Mitch McCarthy
- McCarthy with the Hamilton Tiger-Cats in 2026

No. 70 – Hamilton Tiger-Cats
- Position: Punter
- Roster status: Active
- CFL status: Global

Personal information
- Born: 10 October 1997 (age 28) Melbourne, Australia
- Listed height: 6 ft 5 in (1.96 m)
- Listed weight: 233 lb (106 kg)

Career information
- High school: Village Christian (Los Angeles, California)
- College: UCF (2022–2024); Indiana (2025);
- NFL draft: 2026: undrafted
- CFL draft: 2026G: 2nd round, 14th overall pick

Career history
- Hamilton Tiger-Cats (2026–present);

Awards and highlights
- CFP national champion (2025);
- Stats at CFL.ca

= Mitch McCarthy =

Australian gridiron football player (born 1997)

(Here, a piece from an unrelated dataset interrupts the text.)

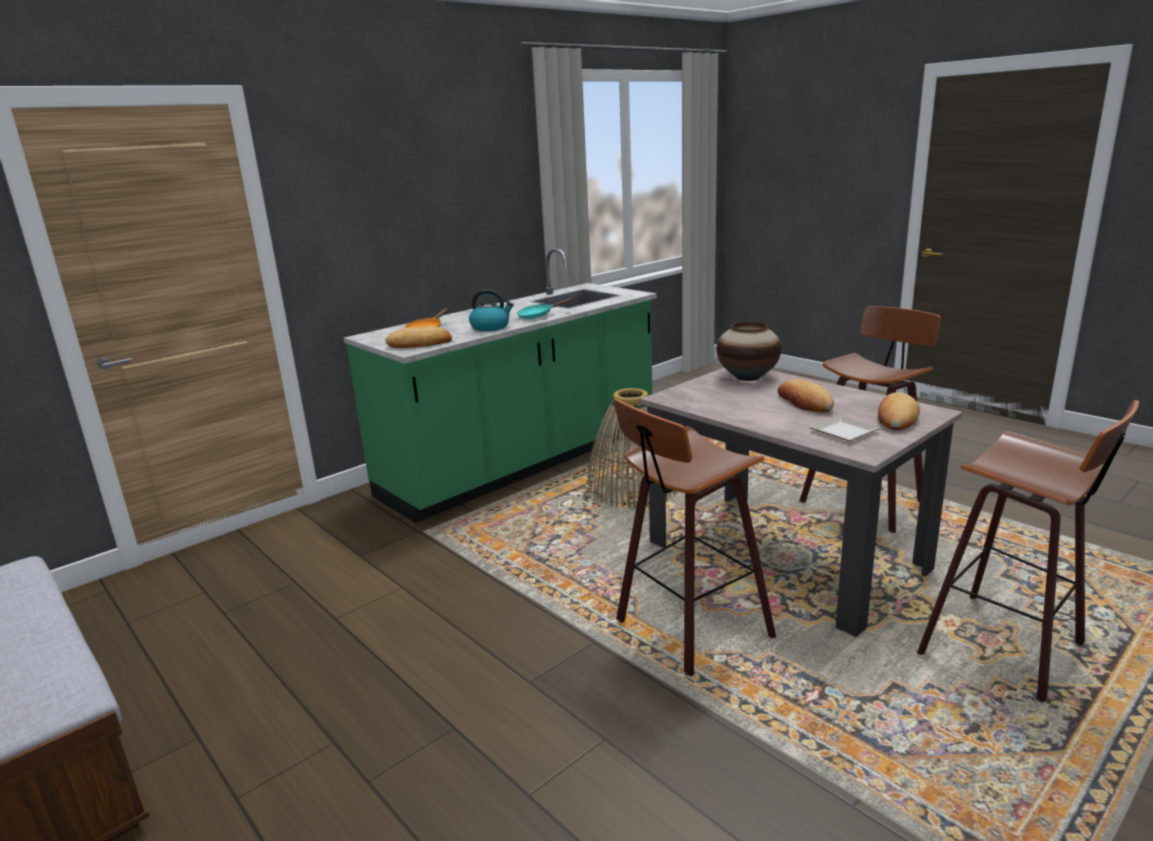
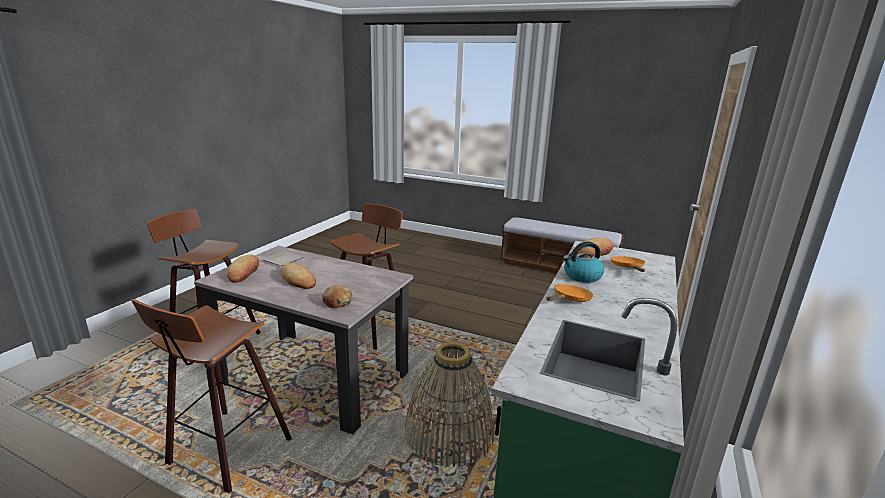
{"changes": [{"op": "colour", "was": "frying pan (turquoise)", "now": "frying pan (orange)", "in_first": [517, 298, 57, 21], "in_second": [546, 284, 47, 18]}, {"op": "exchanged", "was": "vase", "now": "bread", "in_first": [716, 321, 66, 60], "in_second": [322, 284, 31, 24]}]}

Mitch McCarthy (born 10 October 1997) is an Australian professional gridiron football punter for the Hamilton Tiger-Cats of the Canadian Football League (CFL). He played college football for the UCF Knights and Indiana Hoosiers.

==College career==
McCarthy first played college football for the UCF Knights from 2022 to 2024. He played in 37 games where he had 115 punts with a 43.0-yard average and a career-long of 64 yards. He then transferred to Indiana University Bloomington to play for the Hoosiers where he played in 14 games and punted 37 times with a 41.6-yard average and a long of 55 yards. He also played in the 2026 College Football Playoff National Championship where he had five punts with a 48.2-yard average, with two punts inside the 20-yard line and a long of 55 yards, in the 27–21 victory.

==Professional career==
McCarthy was drafted in the second round, 14th overall, by the Hamilton Tiger-Cats in the 2026 CFL global draft and signed with the team on 13 May 2026. He won the team's punter position battle in training camp and played in his first professional game on 4 June 2026, against the Montreal Alouettes, where he punted five times for a 41.4-yard average.